##### EXTRAIT DU DOCUMENT #####

Il y a plus d’un enseignement à tirer de cette ballade. D’abord il est clair que Subbotitj a voulu donner ici à ses belles compatriotes une leçon de morale spiritualiste. Ensuite l’œuvre entière se présente comme un perpétuel hommage à la pureté des mœurs de famille. Rien de plus conforme que tout ceci à la philosophie du gouslo. Aussi la longue ballade de Subbotitj ne se distingue-t-elle des vraies rapsodies populaires que par l’élégance des formes et la pureté classique du style. Voilà, suivant nous, comment la gouslé doit fournir aux poètes slaves les mieux inspirés le motif, le granit brut, d’où ils sauront tirer par l’abstraction idéale des monumens immortels.

Avec ces rapsodies purement épiques contrastent chez les poètes serbes les fragmens tragiques, les sombres rêves d’un patriotisme opprimé, les cris brefs des passions violemment refoulées, les dithyrambes ardens et les élégies, comme celle que Stanko-Vraz appelle la Tombe du Traître (Grob Izdaïice), où se reflète avec énergie l’horreur des Croates pour ceux d’entre leurs frères qui, en se vendant au germanisme, vendent, suivant eux, leur âme au démon.

##### DONNÉES ENREGISTRÉES #####

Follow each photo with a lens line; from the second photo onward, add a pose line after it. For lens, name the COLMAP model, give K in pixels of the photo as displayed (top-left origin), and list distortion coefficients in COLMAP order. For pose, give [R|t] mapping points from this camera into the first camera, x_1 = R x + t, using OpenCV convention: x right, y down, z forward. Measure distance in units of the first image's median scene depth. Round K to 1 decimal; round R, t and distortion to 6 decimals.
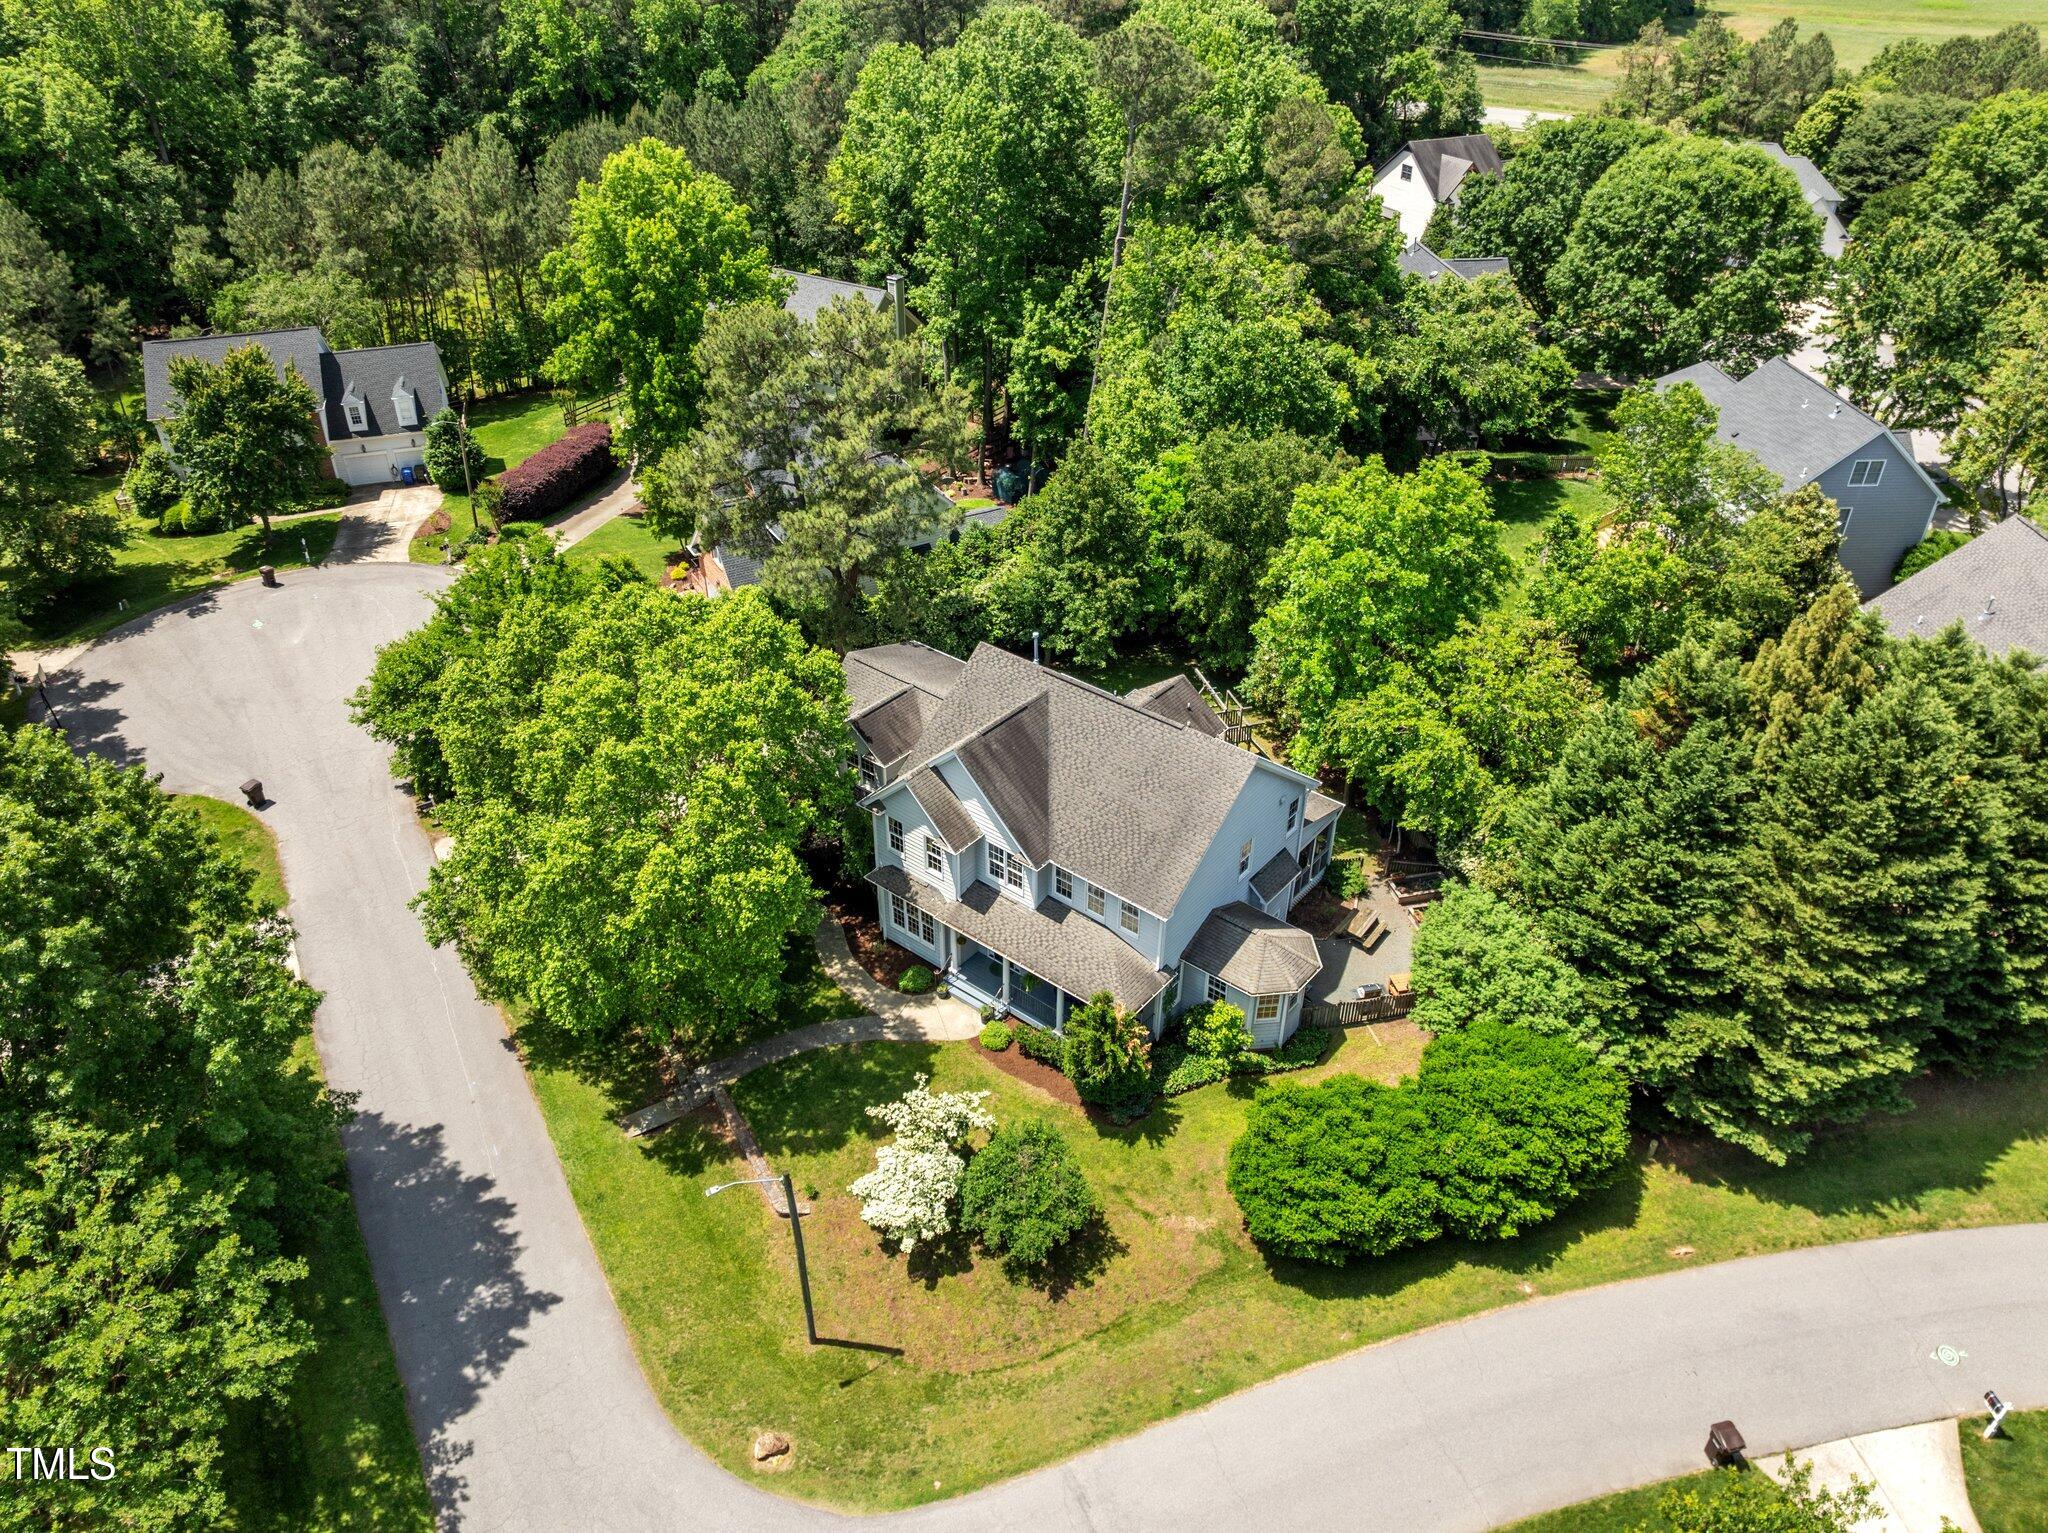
lens RADIAL K [[1441.7, 0, 1019.1], [0, 1441.7, 766.7], [0, 0, 1]] dist [-0.032998, 0.005280]
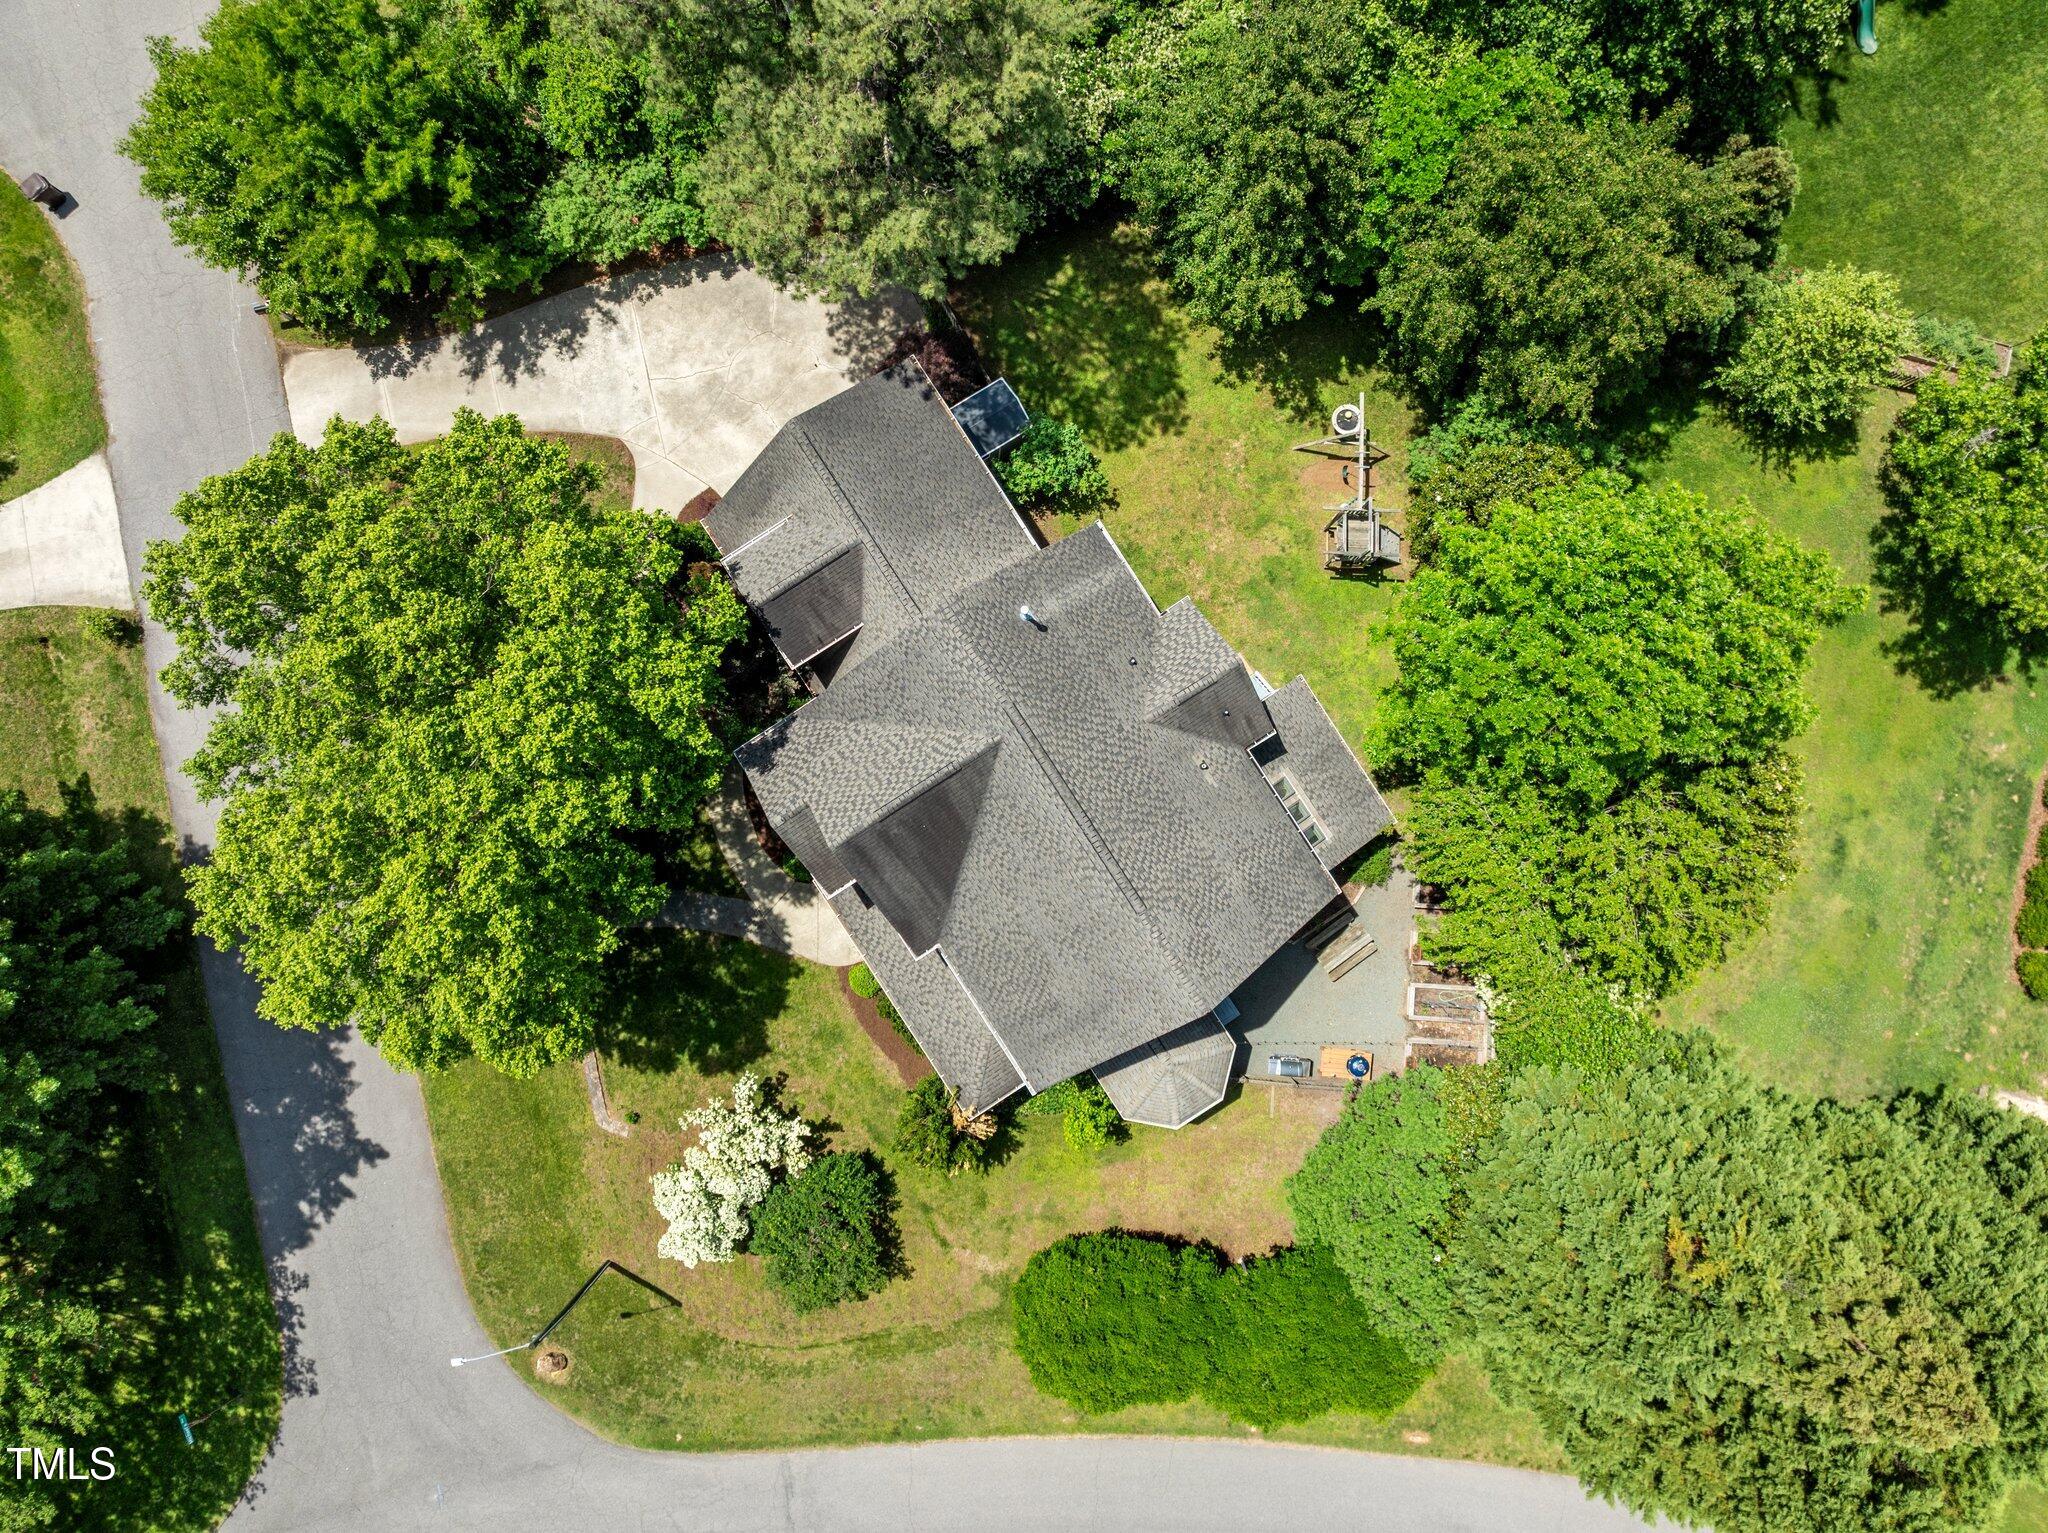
lens RADIAL K [[1423.4, 0, 1018.3], [0, 1423.4, 763.8], [0, 0, 1]] dist [-0.029921, 0.000644]
pose [[0.953860, 0.300026, 0.011632, 0.023984], [-0.186331, 0.561128, 0.806484, -0.631818], [0.235440, -0.771440, 0.591142, 0.622062]]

#####

● TÂCHES ET EXERCICES
[a] Répondez à ces questions sur l'extrait sur la poésie serbe :
(i) À qui Subbotitj a-t-il voulu donner une leçon de morale spiritualiste ?
(ii) Par quoi sa longue ballade se distingue-t-elle des vraies rapsodies populaires ?
(iii) Quel titre Stanko-Vraz donne-t-il à l'élégie citée ?
[b] Rédigez la suite de l'extrait sur la poésie serbe à partir de sa dernière phrase.

● RÉPONSES AUX TÂCHES
[a]
(i) À ses belles compatriotes.
(ii) Par l'élégance des formes et la pureté classique du style.
(iii) La Tombe du Traître (Grob Izdaïice).

[b]
« Quelle est cette tombe maudite, que garde un noir corbeau aux croassemens perpétuels ? Oiseau de mauvais augure, pourquoi ne quittes-tu pas cette tombe solitaire ? — J’y reste pour troubler le repos d’un renégat. Hé! capitaine, les planches de ton cercueil sont-elles lourdes ? Regrettes-tu ta maîtresse, ton sabre, ou ton beau cheval de combat ? — Du fond de la terre, une voix gémissante répond au lugubre corbeau : Hélas! je ne regrette ni ma jeune maîtresse, ni ma bonne épée, ni mon cheval de guerre. Ce qui m’accable, c’est la malédiction dont les miens me poursuivent, c’est la discorde que ma trahison a semée parmi eux, et qui arme maintenant frères contre frères. Mon supplice, c’est de penser que pour un peu de gloire j’ai vendu ma patrie aux maîtres étrangers. Ce qui me ronge, c’est que j’ai préféré à l’amour des miens quelques vaines décorations attachées sur ma poitrine par les généraux oppresseurs de ma race. Ces croix maudites sont maintenant ce qui m’écrase. Cette auréole d’un jour est le feu infernal qui me consume, et qui force mon âme, chassée de partout, à revenir chaque nuit ici, pour t;âcher de rentrer dans mes os et d’y trouver un peu de repos... Oh! ne se trouve-ra-t-il pas une main compatissante qui déterre mon cadavre, qui le livre aux oiseaux de proie, et qui efface tout vestige de ma tombe, pour qu’il n’y ait plus trace de moi sur la terre! — Ainsi se lamente l’âme du traître, mais nulle oreille ne l’entend ; seuls, les corbeaux croassans le comprennent et l’insultent... que Dieu ait pitié d’elle et mette fin à ses tourmens! »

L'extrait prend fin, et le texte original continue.